____ THE DATA

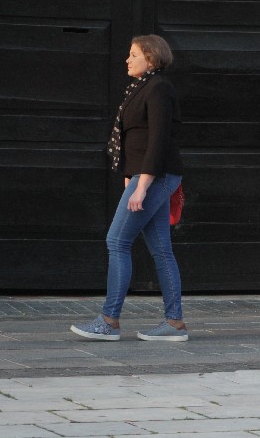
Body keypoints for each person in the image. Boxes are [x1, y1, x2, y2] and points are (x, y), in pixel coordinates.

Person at [71, 35, 187, 342]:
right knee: (161, 249)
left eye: (134, 54)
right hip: (146, 176)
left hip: (155, 176)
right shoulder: (140, 87)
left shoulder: (159, 87)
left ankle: (109, 321)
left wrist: (141, 185)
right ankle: (175, 323)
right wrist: (129, 178)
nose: (127, 59)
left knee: (117, 241)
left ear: (151, 58)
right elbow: (133, 139)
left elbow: (158, 140)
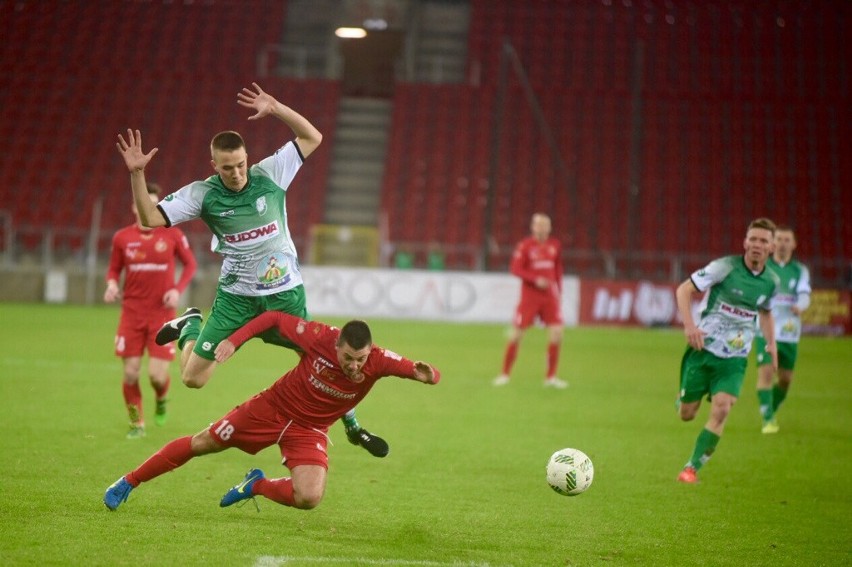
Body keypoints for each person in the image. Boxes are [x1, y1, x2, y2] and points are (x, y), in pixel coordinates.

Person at [115, 82, 387, 457]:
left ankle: (354, 426)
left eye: (241, 164)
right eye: (228, 168)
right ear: (215, 166)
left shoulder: (270, 174)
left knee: (322, 357)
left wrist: (275, 108)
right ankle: (190, 325)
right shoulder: (203, 193)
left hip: (284, 295)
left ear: (248, 158)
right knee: (194, 379)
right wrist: (137, 174)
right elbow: (148, 216)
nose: (237, 173)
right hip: (236, 300)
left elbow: (312, 136)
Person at [103, 312, 440, 511]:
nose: (355, 365)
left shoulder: (379, 361)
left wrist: (428, 375)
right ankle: (129, 481)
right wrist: (235, 341)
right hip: (271, 409)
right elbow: (273, 319)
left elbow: (426, 372)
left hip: (309, 430)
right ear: (337, 345)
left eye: (361, 359)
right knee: (202, 443)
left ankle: (257, 485)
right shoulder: (320, 336)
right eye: (348, 357)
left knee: (309, 497)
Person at [674, 217, 780, 483]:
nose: (757, 244)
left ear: (771, 246)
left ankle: (691, 469)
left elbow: (766, 312)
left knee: (722, 408)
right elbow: (684, 289)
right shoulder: (724, 267)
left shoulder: (771, 281)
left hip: (735, 358)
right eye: (753, 239)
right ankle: (683, 397)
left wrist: (771, 342)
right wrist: (689, 326)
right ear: (745, 242)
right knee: (687, 414)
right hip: (703, 349)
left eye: (763, 240)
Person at [104, 182, 197, 439]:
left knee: (157, 376)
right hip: (132, 314)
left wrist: (177, 289)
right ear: (135, 206)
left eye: (156, 204)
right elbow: (113, 269)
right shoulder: (122, 238)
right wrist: (112, 284)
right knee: (131, 372)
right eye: (145, 203)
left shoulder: (173, 235)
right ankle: (137, 423)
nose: (150, 208)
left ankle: (162, 396)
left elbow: (190, 265)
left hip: (162, 315)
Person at [493, 213, 567, 388]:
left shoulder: (554, 245)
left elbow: (557, 268)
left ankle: (551, 378)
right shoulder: (525, 246)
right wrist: (535, 279)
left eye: (545, 225)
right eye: (539, 225)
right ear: (533, 227)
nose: (542, 228)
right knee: (517, 334)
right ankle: (504, 374)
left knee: (557, 333)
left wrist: (559, 290)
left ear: (549, 228)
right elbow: (515, 268)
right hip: (530, 297)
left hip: (549, 297)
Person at [754, 225, 811, 434]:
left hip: (789, 332)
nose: (783, 243)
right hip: (766, 332)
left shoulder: (800, 270)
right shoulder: (763, 267)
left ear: (794, 244)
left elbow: (805, 294)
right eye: (779, 239)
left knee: (785, 380)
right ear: (772, 243)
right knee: (766, 374)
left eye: (788, 240)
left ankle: (770, 407)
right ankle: (768, 419)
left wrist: (801, 305)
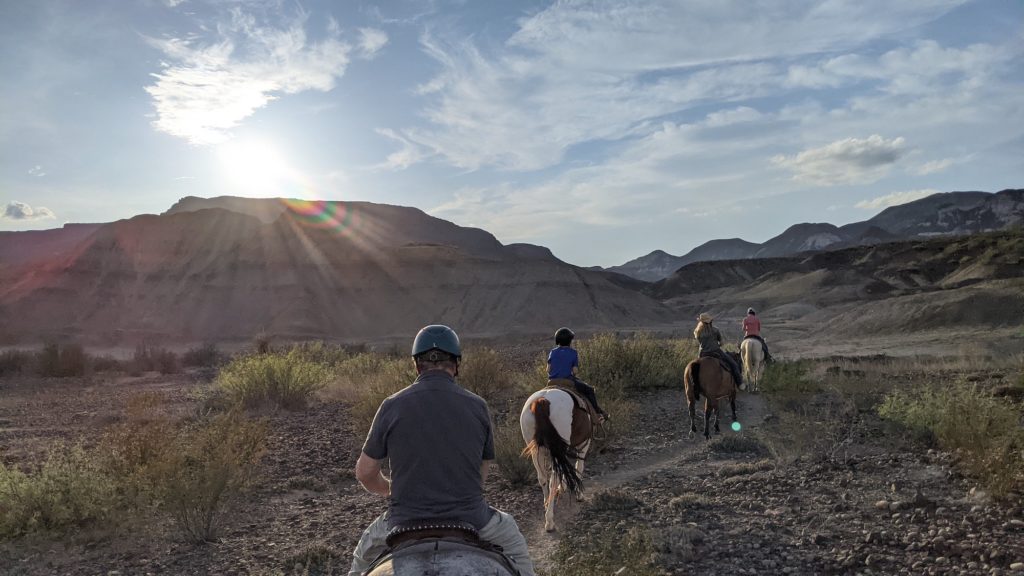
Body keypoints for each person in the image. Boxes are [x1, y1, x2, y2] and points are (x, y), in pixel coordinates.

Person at [349, 325, 535, 576]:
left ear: (417, 365)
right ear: (456, 364)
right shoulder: (477, 406)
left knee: (360, 561)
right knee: (515, 544)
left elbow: (365, 472)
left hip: (402, 520)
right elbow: (480, 476)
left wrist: (394, 488)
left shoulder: (391, 405)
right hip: (473, 518)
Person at [547, 327, 610, 422]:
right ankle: (597, 414)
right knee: (589, 390)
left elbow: (548, 369)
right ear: (569, 341)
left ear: (557, 340)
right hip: (567, 381)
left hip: (552, 382)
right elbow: (575, 371)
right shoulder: (573, 353)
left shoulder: (553, 352)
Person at [693, 312, 744, 390]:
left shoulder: (697, 332)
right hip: (715, 352)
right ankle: (740, 383)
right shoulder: (715, 330)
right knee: (733, 364)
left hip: (702, 354)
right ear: (710, 321)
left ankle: (695, 385)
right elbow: (721, 343)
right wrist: (716, 345)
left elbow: (700, 343)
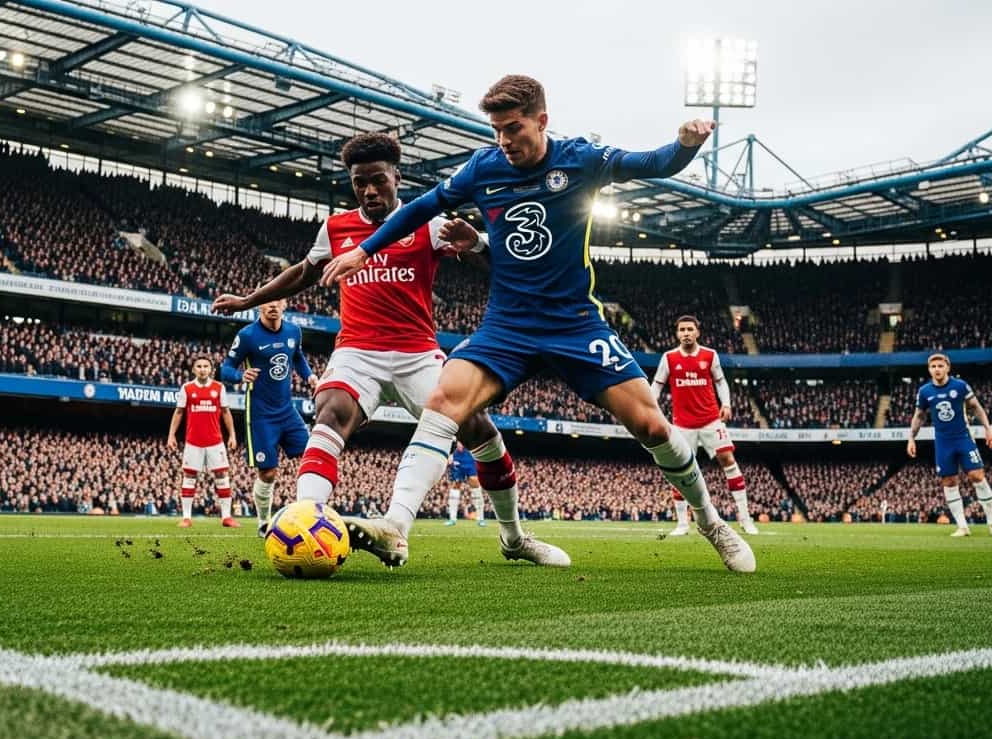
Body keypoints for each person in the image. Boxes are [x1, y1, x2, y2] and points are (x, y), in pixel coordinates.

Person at [317, 75, 753, 572]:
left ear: (541, 120)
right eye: (497, 130)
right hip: (508, 325)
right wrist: (364, 250)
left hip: (575, 325)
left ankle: (711, 520)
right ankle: (396, 526)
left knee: (652, 424)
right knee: (444, 400)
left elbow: (650, 164)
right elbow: (421, 208)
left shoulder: (580, 159)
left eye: (513, 128)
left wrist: (686, 144)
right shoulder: (483, 167)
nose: (503, 140)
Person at [214, 131, 568, 567]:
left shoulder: (428, 222)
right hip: (357, 351)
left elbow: (502, 265)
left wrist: (475, 241)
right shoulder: (336, 227)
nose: (368, 190)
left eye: (377, 180)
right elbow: (304, 273)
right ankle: (308, 517)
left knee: (479, 431)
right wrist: (249, 300)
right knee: (330, 410)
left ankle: (513, 539)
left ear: (396, 177)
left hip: (417, 353)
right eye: (359, 181)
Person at [651, 315, 758, 536]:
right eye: (682, 330)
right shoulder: (669, 357)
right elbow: (657, 384)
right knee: (679, 469)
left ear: (697, 332)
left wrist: (726, 404)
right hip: (682, 425)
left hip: (711, 420)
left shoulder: (710, 355)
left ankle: (746, 519)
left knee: (728, 459)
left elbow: (720, 381)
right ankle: (682, 523)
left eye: (690, 329)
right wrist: (652, 410)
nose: (686, 333)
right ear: (677, 333)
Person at [219, 299, 317, 530]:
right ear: (259, 306)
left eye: (277, 302)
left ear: (284, 304)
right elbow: (226, 368)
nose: (272, 306)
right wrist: (239, 376)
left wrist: (310, 376)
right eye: (267, 302)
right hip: (261, 414)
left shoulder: (294, 331)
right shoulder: (248, 335)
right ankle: (264, 522)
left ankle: (311, 516)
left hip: (287, 411)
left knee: (312, 458)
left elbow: (297, 358)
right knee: (268, 472)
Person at [906, 353, 992, 537]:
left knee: (977, 475)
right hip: (943, 443)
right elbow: (919, 416)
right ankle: (962, 526)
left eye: (940, 366)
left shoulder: (960, 386)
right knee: (949, 481)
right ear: (929, 370)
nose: (937, 369)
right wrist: (911, 438)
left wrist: (988, 429)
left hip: (964, 438)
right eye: (933, 367)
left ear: (948, 367)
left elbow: (976, 407)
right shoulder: (925, 391)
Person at [167, 357, 238, 528]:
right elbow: (178, 413)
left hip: (215, 441)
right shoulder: (187, 388)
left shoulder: (219, 388)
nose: (202, 369)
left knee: (222, 476)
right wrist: (171, 435)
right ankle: (186, 517)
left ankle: (226, 517)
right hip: (193, 442)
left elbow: (226, 413)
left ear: (211, 370)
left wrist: (232, 435)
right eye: (199, 366)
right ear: (193, 370)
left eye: (206, 366)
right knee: (189, 477)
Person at [444, 442, 487, 526]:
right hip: (456, 456)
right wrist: (449, 454)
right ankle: (452, 519)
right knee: (455, 485)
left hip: (469, 456)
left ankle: (481, 518)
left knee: (475, 484)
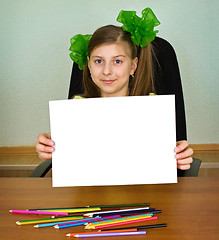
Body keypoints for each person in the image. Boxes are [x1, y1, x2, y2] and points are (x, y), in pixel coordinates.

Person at [36, 8, 193, 170]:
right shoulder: (77, 107)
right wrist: (50, 145)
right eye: (98, 61)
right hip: (92, 193)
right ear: (88, 65)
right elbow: (72, 158)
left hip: (145, 193)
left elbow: (165, 160)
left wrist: (179, 158)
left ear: (133, 66)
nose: (106, 71)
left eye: (117, 61)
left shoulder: (153, 108)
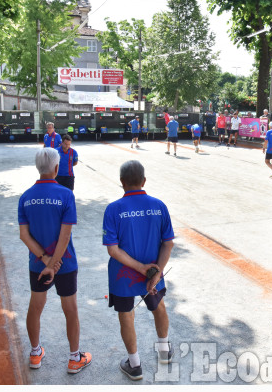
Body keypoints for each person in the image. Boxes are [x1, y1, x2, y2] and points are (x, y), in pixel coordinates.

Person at [17, 147, 92, 373]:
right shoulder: (66, 195)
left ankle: (35, 353)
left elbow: (24, 235)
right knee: (70, 309)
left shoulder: (26, 197)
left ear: (38, 168)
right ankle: (73, 358)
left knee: (35, 307)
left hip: (37, 264)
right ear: (57, 168)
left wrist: (45, 260)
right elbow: (65, 234)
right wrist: (54, 264)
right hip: (65, 263)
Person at [102, 160, 174, 380]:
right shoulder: (159, 205)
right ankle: (164, 351)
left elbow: (113, 250)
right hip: (153, 272)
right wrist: (156, 271)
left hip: (123, 275)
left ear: (121, 182)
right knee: (158, 306)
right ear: (143, 181)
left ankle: (135, 365)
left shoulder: (113, 209)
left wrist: (139, 268)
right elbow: (168, 243)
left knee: (126, 315)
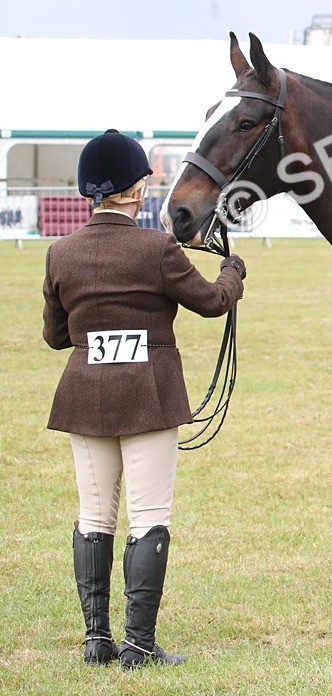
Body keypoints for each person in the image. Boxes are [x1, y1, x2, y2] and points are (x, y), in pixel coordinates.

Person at [43, 130, 245, 669]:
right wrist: (233, 271)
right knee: (148, 516)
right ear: (136, 190)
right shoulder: (157, 249)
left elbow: (55, 336)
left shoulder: (61, 253)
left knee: (94, 515)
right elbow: (212, 303)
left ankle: (95, 640)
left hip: (85, 396)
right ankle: (137, 643)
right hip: (149, 397)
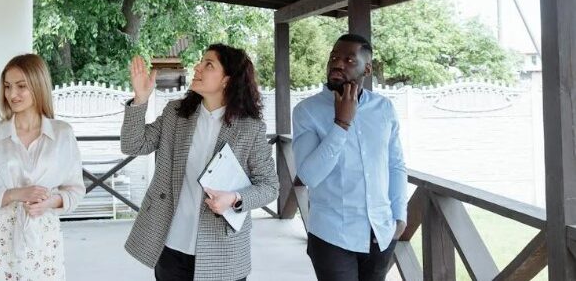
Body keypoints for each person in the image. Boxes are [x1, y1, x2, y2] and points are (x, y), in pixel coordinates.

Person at [121, 44, 279, 281]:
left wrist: (234, 198)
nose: (197, 67)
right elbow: (133, 145)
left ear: (227, 79)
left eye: (208, 64)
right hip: (172, 246)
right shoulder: (176, 113)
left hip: (222, 252)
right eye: (200, 61)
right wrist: (140, 100)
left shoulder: (250, 128)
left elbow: (269, 186)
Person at [292, 34, 408, 281]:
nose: (338, 64)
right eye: (334, 57)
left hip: (381, 232)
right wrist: (341, 123)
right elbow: (309, 176)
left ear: (366, 68)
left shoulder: (384, 108)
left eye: (348, 59)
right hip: (332, 236)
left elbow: (395, 165)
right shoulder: (307, 112)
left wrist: (400, 216)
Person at [0, 54, 85, 281]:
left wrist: (50, 202)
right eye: (8, 86)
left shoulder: (62, 134)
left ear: (38, 86)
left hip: (43, 242)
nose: (12, 94)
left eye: (21, 86)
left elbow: (75, 190)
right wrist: (13, 194)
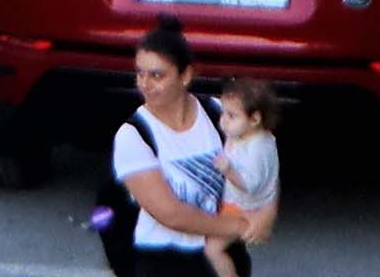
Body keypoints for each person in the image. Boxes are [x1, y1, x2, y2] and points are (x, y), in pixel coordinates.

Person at [108, 27, 267, 269]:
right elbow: (171, 214)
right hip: (164, 261)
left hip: (224, 255)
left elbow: (263, 163)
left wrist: (265, 214)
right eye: (140, 74)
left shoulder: (218, 114)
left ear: (185, 76)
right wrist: (241, 226)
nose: (145, 84)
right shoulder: (134, 135)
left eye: (157, 75)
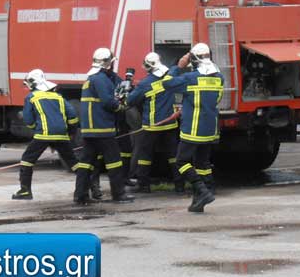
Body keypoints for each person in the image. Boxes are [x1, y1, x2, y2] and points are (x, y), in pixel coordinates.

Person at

________

### TASK
No picture is to be printed. Output exactly the lines above from the line containing "right knee: (589, 390)" through the line containing "left knee: (479, 431)".

### SOLUTION TO THIS TASK
right knee: (589, 390)
left elbow: (548, 369)
right ear: (569, 341)
left ear: (557, 340)
right hip: (567, 381)
left hip: (552, 382)
right elbow: (575, 371)
right shoulder: (573, 353)
left shoulder: (553, 352)
Person at [693, 312, 744, 390]:
left shoulder: (697, 332)
right hip: (715, 352)
right ankle: (740, 383)
right shoulder: (715, 330)
right knee: (733, 364)
left hip: (702, 354)
right ear: (710, 321)
left ankle: (695, 385)
right elbow: (721, 343)
right wrist: (716, 345)
left elbow: (700, 343)
Body keypoints for each person in the image. Boxes are [x1, y1, x2, y2] and points are (x, y), in pixel coordinates.

Person at [317, 75, 753, 572]:
left ear: (541, 120)
right eye: (497, 130)
right hip: (508, 325)
right wrist: (364, 250)
left hip: (575, 325)
left ankle: (711, 520)
right ankle: (396, 526)
left knee: (652, 424)
right knee: (444, 400)
left elbow: (650, 164)
right elbow: (421, 208)
left shoulder: (580, 159)
left eye: (513, 128)
left wrist: (686, 144)
right shoulder: (483, 167)
nose: (503, 140)
Person at [214, 131, 568, 567]:
left shoulder: (428, 222)
right hip: (357, 351)
left elbow: (502, 265)
left wrist: (475, 241)
right shoulder: (336, 227)
nose: (368, 190)
left eye: (377, 180)
right elbow: (304, 273)
right ankle: (308, 517)
left knee: (479, 431)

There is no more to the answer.